The first transit point is northernlight:CPH. So the intermediate PA
NSA (iPA) processing the uRA request examines the Source and ERO(1) STP
references and extracts the networkids. Since the Source contains the
"topology" Type-Value pair, it is interpretted as a physical n-tuple
reference form, and the "topology" TV pair indicates the network within
which the STP resides. Similarly, the ERO(1) reference has a
"networkid" Type-Value pair indicating it is an STP Identifier (2-tuple)
form. The NSA then constructs an inter-domain path tree from the Aruba
network to the northernlight network. This path tree is culled by other
constraints (e.g. available bandwidth). When all constraints have been
met, the PF chooses an arbitrary single path from the remaining paths in
the tree and proceeds to reserve it.
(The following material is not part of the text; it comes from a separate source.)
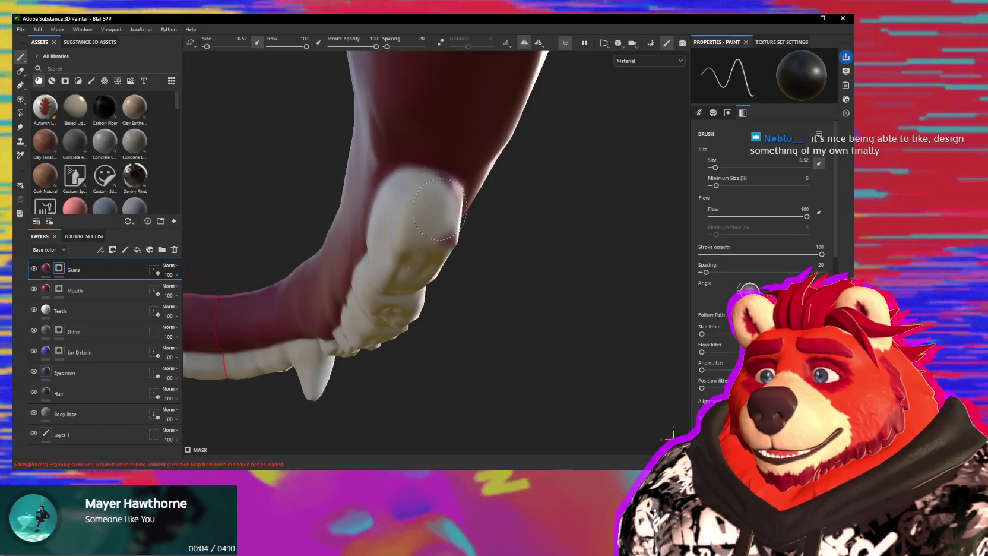
Orbit close to the upper teeth, then rotate onto the lower jaw's gums.
alt+drag(439, 209, 364, 227)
If it fails, we mark that path
accordingly and try the next path in the tree. (Note: this segment
reservation process can use similar TV pair references to indicate
groups of STPs, so this transit segment reservation process is not using
an exhaustive hunt for a viable STP.) When the segment reservation is
confirmed, then we retain the rest of the path tree (as we may need it
later) and move on to process the next transit segment.
It is important to note that the northernlight:CPH STP Identifier does
not communicate any physical characteristics to the external agents.
I.e. it may have been learned from some out of band method, or it may
have been announced but with no physical mapping details associated.
For purposes of this example showing how TV pairs and STPs work, we will
assert that the northerlight:CPH identifier maps internally to
<topology=urn:ogf:network:nordunet:2000><switch=juniper1><port=*><vlan=2000..4095>.
However, this internal mapping is not announced publicly, only the
STP Identifier is announced and perhaps a location. Since the "port"
and "vlan" TV pairs are only partially resolved in this n-tuple, any
Reservation using the CPH STP will need to resolve the port and vlan
components. In this example, the RA does not know that CPH is only a
partially resolved STP. However, the NSA responsible for northernlight
will recognize this and will select a port and vlan to be used on the
switch "juniper1" and add these to the reference to fully resolve the
terminus. For example, the northernlight NSA examines its internal
topology and selects port te3-0 and vlan 2345.
The expression generated by the uPA might look as such:
<networkid=northernlight><localid=CPH><port=te3-0><vlan=2345>
Thus the n-tuple for the fully resolved transit point will be
<topo=urn:ogf:network:northernlight:2000><switch=juniper1><port=te3-0><vlan=2345>.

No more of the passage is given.